Als ich im Lager war, legte ich einen Baumstamm auf das Feuer und es war voller Ameisen. Als es anfing zu brennen, schwärmten die Ameisen aus und gingen zuerst in Richtung der Mitte, wo das Feuer war; dann drehte es sich um und rannte zum Ende. Als es am Ende genug gab, fielen sie ins Feuer. Einige stiegen aus, ihre Körper verbrannten und verflachten und gingen weg, ohne zu wissen, wohin sie gingen. Aber die meisten von ihnen gingen zum Feuer und dann zurück zum Ende und schwärmten am kühlen Ende und fielen schließlich ins Feuer. (Hemingway 328)

Hemingways kurze Satzstruktur ähnelt der von Faulkner wegen der Verwendung von Symbolik und Mehrdeutigkeit. Hemingway erzählt eine kurze Anekdote von den Ameisen und dem Feuer, die für Henrys bisherige Erfahrungen symbolisierten oder mehrdeutig waren. Henry wartete auf Catherine, als sie sterben wollte. Henry hatte das Gefühl, dass er nichts tun und mit den von ihm beschriebenen Ameisen verglichen werden könnte. Diese Verwendung der Beschreibung ähnelt der von Faulkner, da er in „Eine Rose für Emily“ eine ähnliche Beschreibung verwendet wie Hemingway. „Sie war lange krank. Als wir sie wiedersahen, waren ihre Haare kurz geschnitten, so dass sie wie ein Mädchen aussah, mit einer vagen Ähnlichkeit mit jenen Engeln in farbigen Kirchenfenstern — irgendwie tragisch und heiter “ (Faulkner 507).

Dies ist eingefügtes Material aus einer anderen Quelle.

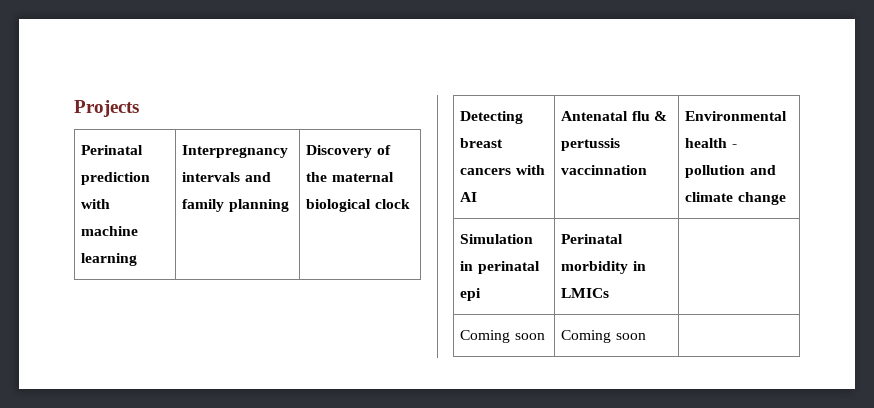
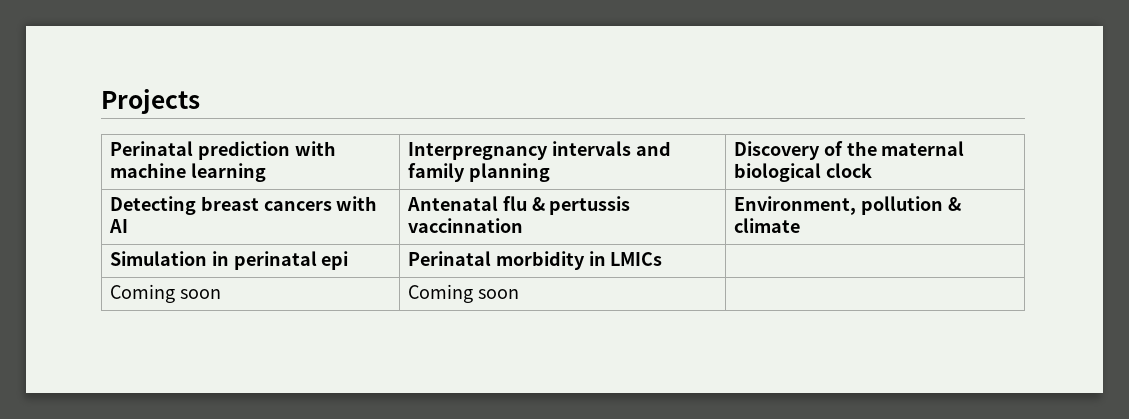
[685,111,788,121] [685,138,737,148] [685,165,776,178] Environmental health - pollution and -> [733,196,961,215] Environment, pollution &
[737,192,786,205] change -> (800, 225) none

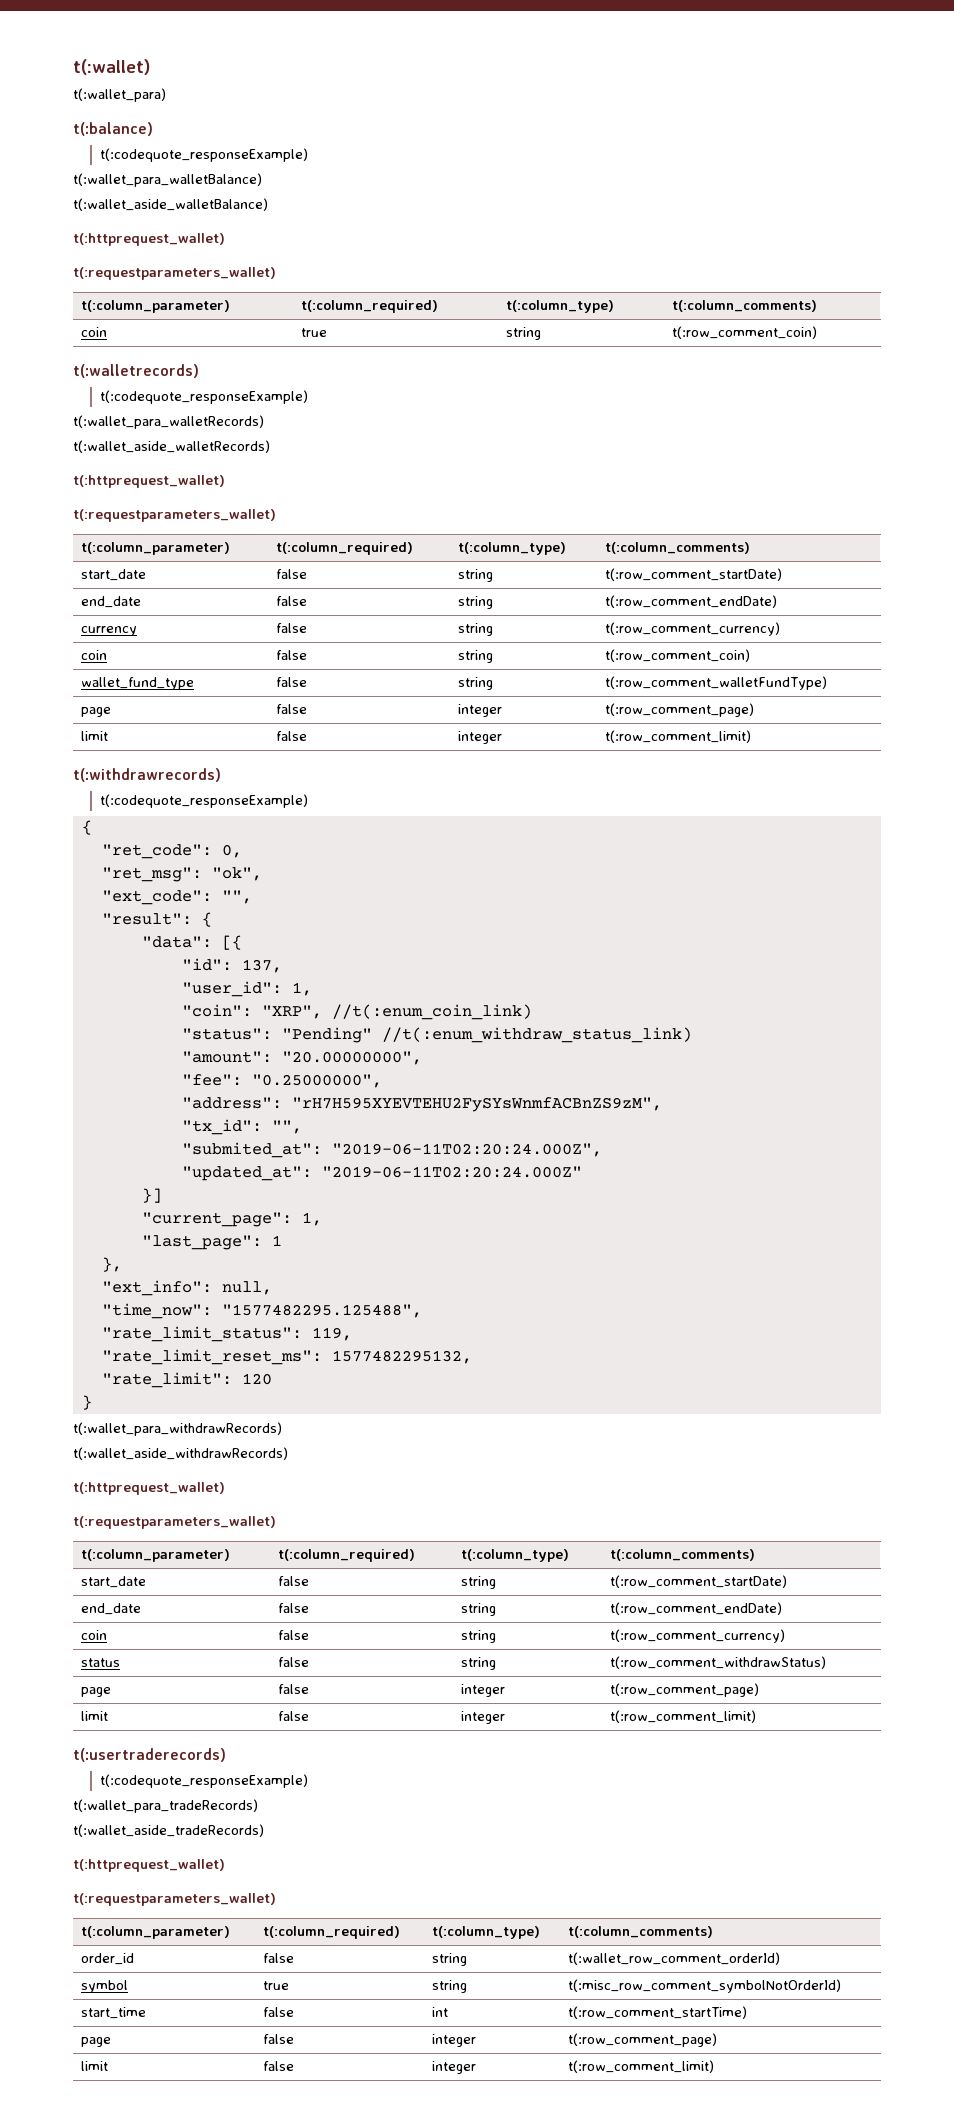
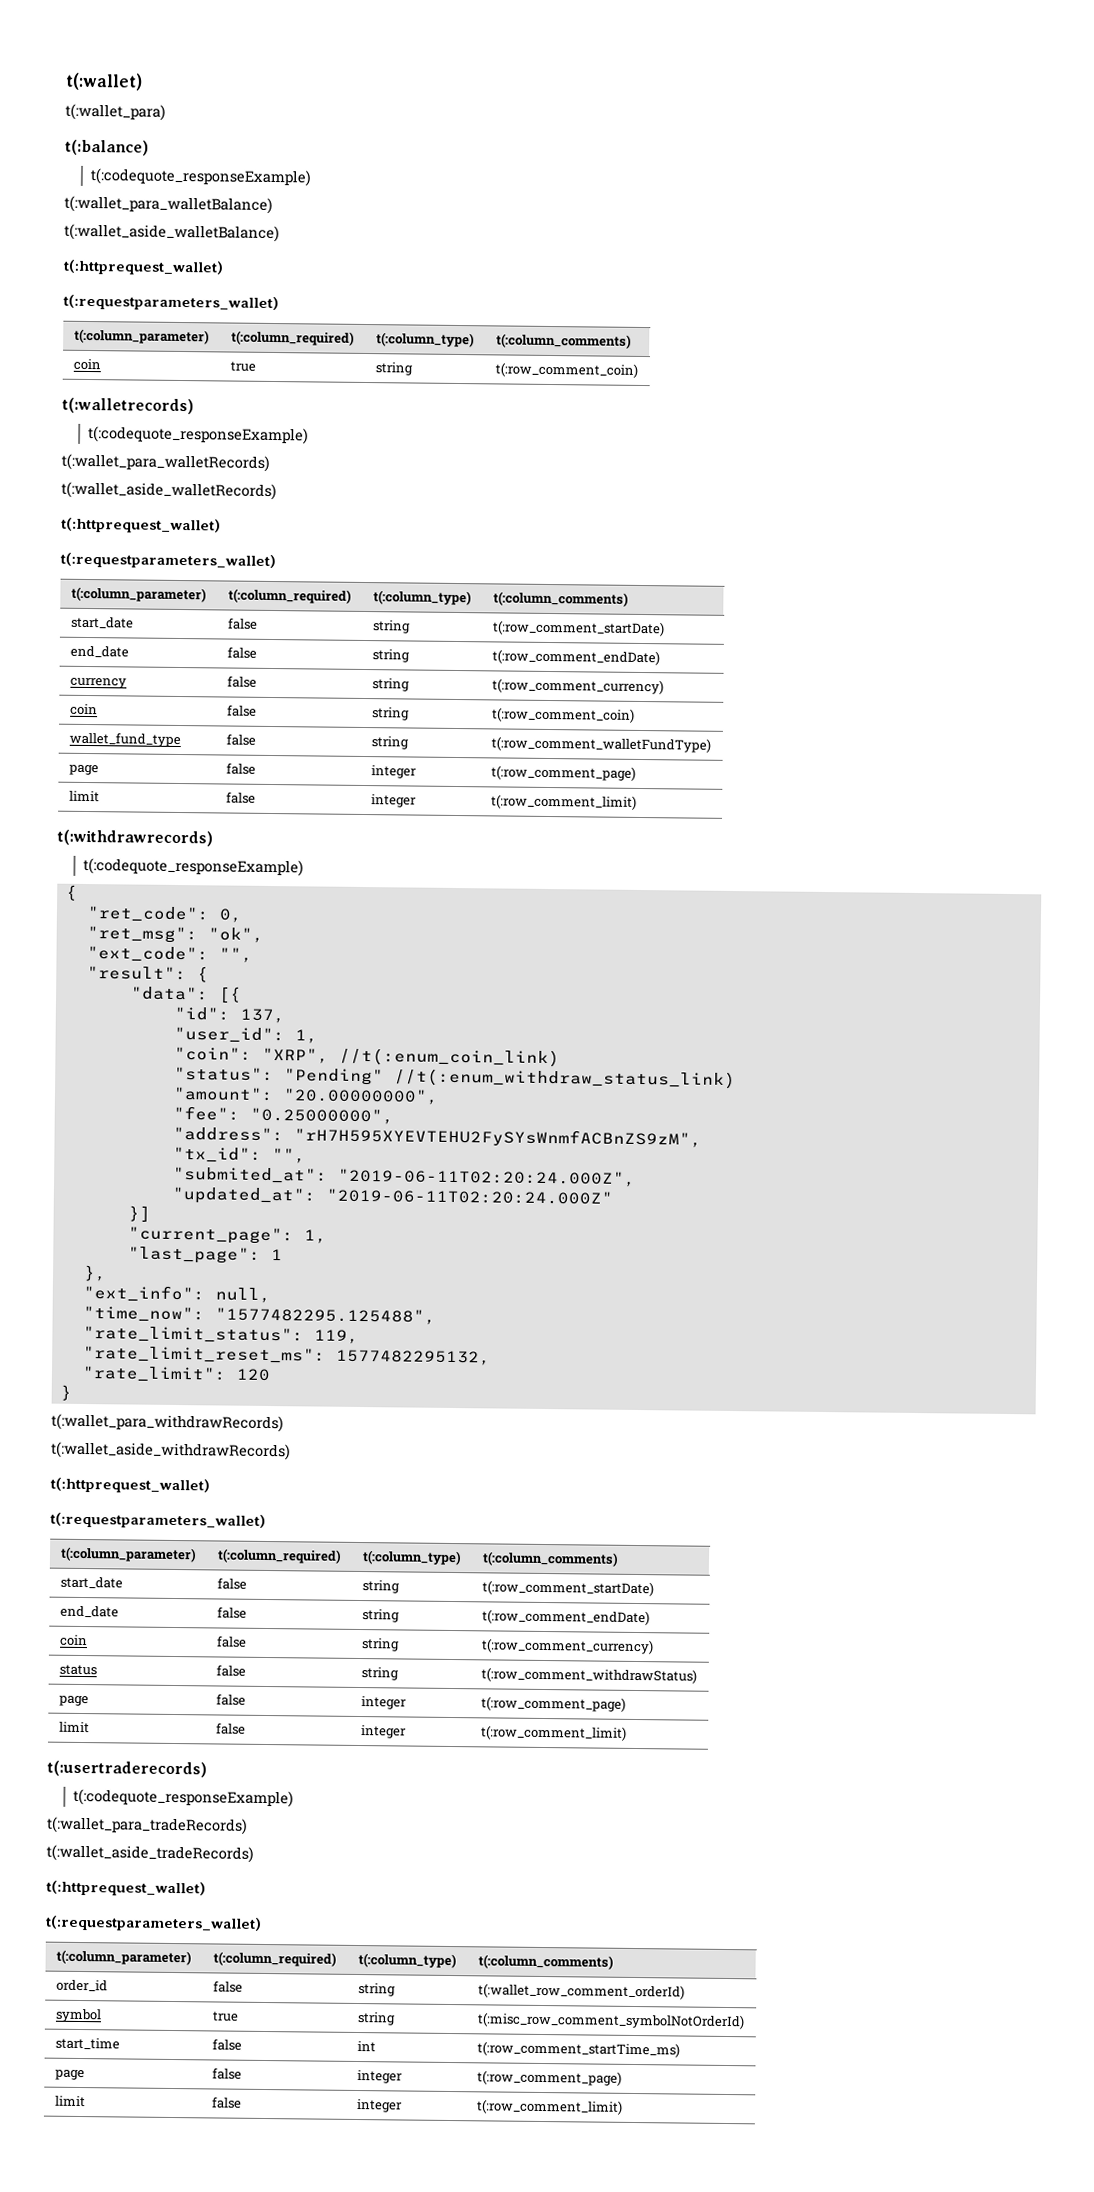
[567,2006,747,2019] t(:row_comment_startTime) -> [476,2041,680,2058] t(:row_comment_startTime_ms)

Der Erzähler weist auf Emilys Aussehen im Laufe der Zeit hin und ihr Aussehen ändert sich drastisch, sobald sich die Stimmung der Geschichte ändert. Diese Mehrdeutigkeit und Symbolik ähnelt der von Hemingway, weil sie die Szene der Geschichte auf andere Weise beschreibt. Die Beschreibung der Situation erscheint vage und ist nicht einfach zu verstehen, da die Beschreibung von Emily durch den Erzähler die Tatsache vorwegnahm, dass etwas Unerwartetes kommen würde. Henrys Beschreibung der Ameisen und seine Erfahrungen deuteten dies ebenfalls an. Faulkner und Hemingway sind sich in ihrer Verwendung von Schreibstilen aufgrund der Art und Weise, wie sie Situationen beschreiben, sehr ähnlich.

Faulkner und Hemingway verwenden sowohl ähnliche als auch unterschiedliche rhetorische Strategien, da sie Mehrdeutigkeit, Ton und Schreibstile verwenden. Sie sind ähnlich in dem Sinne, Mehrdeutigkeit zu verwenden und Hinweise in ihrem Schreiben zu verwenden, damit der Leser mehr über die Geschichte nachdenken kann. Sie sind in ihrem Ton ähnlich, weil sie beide den gleichen düsteren und mürrischen Ton verwenden, um die Geschichte zu gestalten. Ihre Schreibstile sind unterschiedlich, weil Hemingway in sehr kurzen Sätzen schreibt, während Faulkner in langen und komplexen Sätzen schreibt. Ihre Verwendung der Beschreibung ist jedoch ähnlich. Diese rhetorischen Strategien werden in all ihren Arbeiten angewendet und sind effektiv.

Zitierte Werke

Faulkner, William. „Eine Rose für Emily.“ 50 Essays: Eine tragbare Anthologie. Von Samuel Cohen.

New York: Bedford/St.Martins, n.d. 505-11. Druck.

Faulkner, William. „Scheune brennt.“ 50 Essays: Eine tragbare Anthologie. Von Samuel Cohen. Neu

York: Bedford/St.Martin’s, n.d. N. pag. Druck.

Hemingway, Ernest. Abschied von den Waffen. N.p.: Verlag der Wissenschaften, 2012. Druck.

Hemingway, Ernest. „Hügel wie weiße Elefanten.“ 50 Aufsätze: Eine tragbare Anthologie. Von Samuel

Cohen. New York: Bedford/St.Martins, n.d. 595-98. Druck.